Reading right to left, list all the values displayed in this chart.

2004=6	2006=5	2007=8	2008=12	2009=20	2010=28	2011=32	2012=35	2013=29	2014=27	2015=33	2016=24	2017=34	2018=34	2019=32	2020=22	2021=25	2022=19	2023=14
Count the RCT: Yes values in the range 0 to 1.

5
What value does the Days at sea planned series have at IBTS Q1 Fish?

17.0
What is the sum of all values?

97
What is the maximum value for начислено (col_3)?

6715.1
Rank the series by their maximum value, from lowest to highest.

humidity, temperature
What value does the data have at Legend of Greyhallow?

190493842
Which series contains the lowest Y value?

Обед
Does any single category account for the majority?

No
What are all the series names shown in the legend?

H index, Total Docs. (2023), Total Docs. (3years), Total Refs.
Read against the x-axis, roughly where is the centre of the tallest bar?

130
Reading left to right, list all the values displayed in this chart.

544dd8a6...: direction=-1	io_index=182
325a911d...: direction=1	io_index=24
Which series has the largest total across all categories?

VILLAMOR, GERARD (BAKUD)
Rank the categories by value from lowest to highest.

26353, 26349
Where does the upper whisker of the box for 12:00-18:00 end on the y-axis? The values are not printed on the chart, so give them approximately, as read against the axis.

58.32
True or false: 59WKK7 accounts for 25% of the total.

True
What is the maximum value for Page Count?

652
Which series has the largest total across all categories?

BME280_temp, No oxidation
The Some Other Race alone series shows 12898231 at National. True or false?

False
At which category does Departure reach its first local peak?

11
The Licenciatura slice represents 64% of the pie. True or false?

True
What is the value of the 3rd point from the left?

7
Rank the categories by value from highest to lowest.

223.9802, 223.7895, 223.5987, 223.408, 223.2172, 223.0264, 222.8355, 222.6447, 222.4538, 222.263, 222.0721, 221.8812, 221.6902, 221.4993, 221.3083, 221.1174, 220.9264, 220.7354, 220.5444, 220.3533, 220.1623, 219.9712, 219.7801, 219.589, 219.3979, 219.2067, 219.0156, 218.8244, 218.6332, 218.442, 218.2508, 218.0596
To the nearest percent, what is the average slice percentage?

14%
-.-.-
* **REQUIREMENT**: Convert all of the data above into a JSON array of strings, with one string per line and blank lines omitted.

* **OUTPUT FOR THIS EXERCISE**:
[
  "Reading right to left, list all the values displayed in this chart.",
  "2004=6\t2006=5\t2007=8\t2008=12\t2009=20\t2010=28\t2011=32\t2012=35\t2013=29\t2014=27\t2015=33\t2016=24\t2017=34\t2018=34\t2019=32\t2020=22\t2021=25\t2022=19\t2023=14",
  "Count the RCT: Yes values in the range 0 to 1.",
  "5",
  "What value does the Days at sea planned series have at IBTS Q1 Fish?",
  "17.0",
  "What is the sum of all values?",
  "97",
  "What is the maximum value for начислено (col_3)?",
  "6715.1",
  "Rank the series by their maximum value, from lowest to highest.",
  "humidity, temperature",
  "What value does the data have at Legend of Greyhallow?",
  "190493842",
  "Which series contains the lowest Y value?",
  "Обед",
  "Does any single category account for the majority?",
  "No",
  "What are all the series names shown in the legend?",
  "H index, Total Docs. (2023), Total Docs. (3years), Total Refs.",
  "Read against the x-axis, roughly where is the centre of the tallest bar?",
  "130",
  "Reading left to right, list all the values displayed in this chart.",
  "544dd8a6...: direction=-1\tio_index=182",
  "325a911d...: direction=1\tio_index=24",
  "Which series has the largest total across all categories?",
  "VILLAMOR, GERARD (BAKUD)",
  "Rank the categories by value from lowest to highest.",
  "26353, 26349",
  "Where does the upper whisker of the box for 12:00-18:00 end on the y-axis? The values are not printed on the chart, so give them approximately, as read against the axis.",
  "58.32",
  "True or false: 59WKK7 accounts for 25% of the total.",
  "True",
  "What is the maximum value for Page Count?",
  "652",
  "Which series has the largest total across all categories?",
  "BME280_temp, No oxidation",
  "The Some Other Race alone series shows 12898231 at National. True or false?",
  "False",
  "At which category does Departure reach its first local peak?",
  "11",
  "The Licenciatura slice represents 64% of the pie. True or false?",
  "True",
  "What is the value of the 3rd point from the left?",
  "7",
  "Rank the categories by value from highest to lowest.",
  "223.9802, 223.7895, 223.5987, 223.408, 223.2172, 223.0264, 222.8355, 222.6447, 222.4538, 222.263, 222.0721, 221.8812, 221.6902, 221.4993, 221.3083, 221.1174, 220.9264, 220.7354, 220.5444, 220.3533, 220.1623, 219.9712, 219.7801, 219.589, 219.3979, 219.2067, 219.0156, 218.8244, 218.6332, 218.442, 218.2508, 218.0596",
  "To the nearest percent, what is the average slice percentage?",
  "14%"
]